The term comes from the dead man’s hand, the fabled poker hand containing both black aces and two eights. As the legend goes, the Old West gunfighter, lawman and gambler Wild Bill Hickok was holding the hand when he was murdered in 1876. Eddie Shore, an N.H.L. star in the 1920s and ’30s and later an A.H.L. owner and coach, is believed to have brought the term to hockey, adopting it to refer to players working their way back into the lineup.

The distinction has taken on new meaning in the modern N.H.L. as a promotion that tends to involve plenty of watching and waiting.

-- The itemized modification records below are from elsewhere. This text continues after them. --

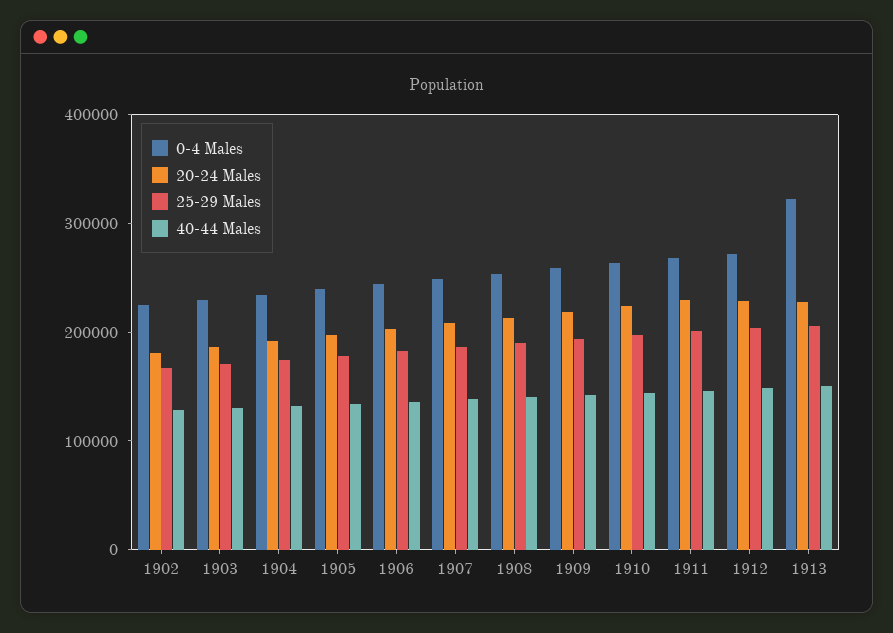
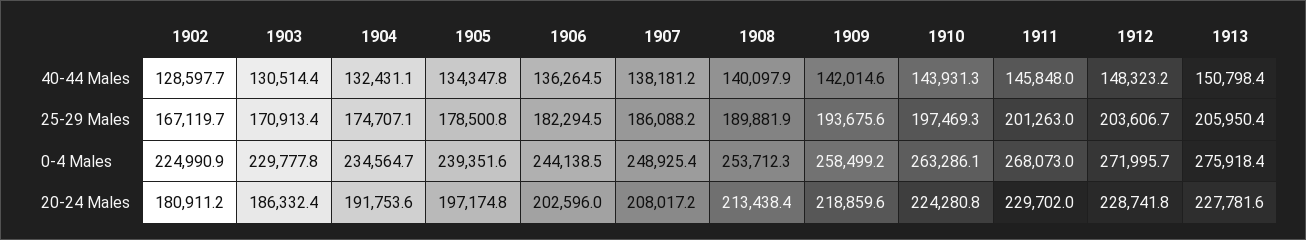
  {
    "0-4 Males": {
      "1902": 224990.9,
      "1903": 229777.8,
      "1904": 234564.7,
      "1905": 239351.6,
      "1906": 244138.5,
      "1907": 248925.4,
      "1908": 253712.3,
      "1909": 258499.2,
      "1910": 263286.1,
      "1911": 268073,
      "1912": 271995.7,
-     "1913": 320000
+     "1913": 275918.4
    },
    "20-24 Males": {
      "1902": 180911.2,
      "1903": 186332.4,
      "1904": 191753.6,
      "1905": 197174.8,
      "1906": 202596,
      "1907": 208017.2,
      "1908": 213438.4,
      "1909": 218859.6,
      "1910": 224280.8,
      "1911": 229702,
      "1912": 228741.8,
      "1913": 227781.6
    },
    "25-29 Males": {
      "1902": 167119.7,
      "1903": 170913.4,
      "1904": 174707.1,
      "1905": 178500.8,
      "1906": 182294.5,
      "1907": 186088.2,
      "1908": 189881.9,
      "1909": 193675.6,
      "1910": 197469.3,
      "1911": 201263,
      "1912": 203606.7,
      "1913": 205950.4
    },
    "40-44 Males": {
      "1902": 128597.7,
      "1903": 130514.4,
      "1904": 132431.1,
      "1905": 134347.8,
      "1906": 136264.5,
      "1907": 138181.2,
      "1908": 140097.9,
      "1909": 142014.6,
      "1910": 143931.3,
      "1911": 145848,
      "1912": 148323.2,
      "1913": 150798.4
    }
  }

“Typically, the playoffs in the N.H.L. are so long that usually there’s a couple of guys who get banged up. So there’s always a good chance,” Carpenter said. “That’s pretty much what they told us. Just to be ready. You’ve got to look at it as a really good thing and a great opportunity.”

As remote as the opportunity may seem, there is a precedent for Black Aces getting the call in the Stanley Cup finals. Earlier this season, Carpenter and Goldobin did not need to look too far to find a player who could attest as much.

Ben Smith spent much of this season playing with the Barracudas before being traded to the Toronto Maple Leafs on Feb. 27. But after beginning the 2013 playoffs as a Black Ace with the Chicago Blackhawks, Smith was thrust into duty in Boston against the Bruins in Game 3 of the finals because of an injury to Marian Hossa.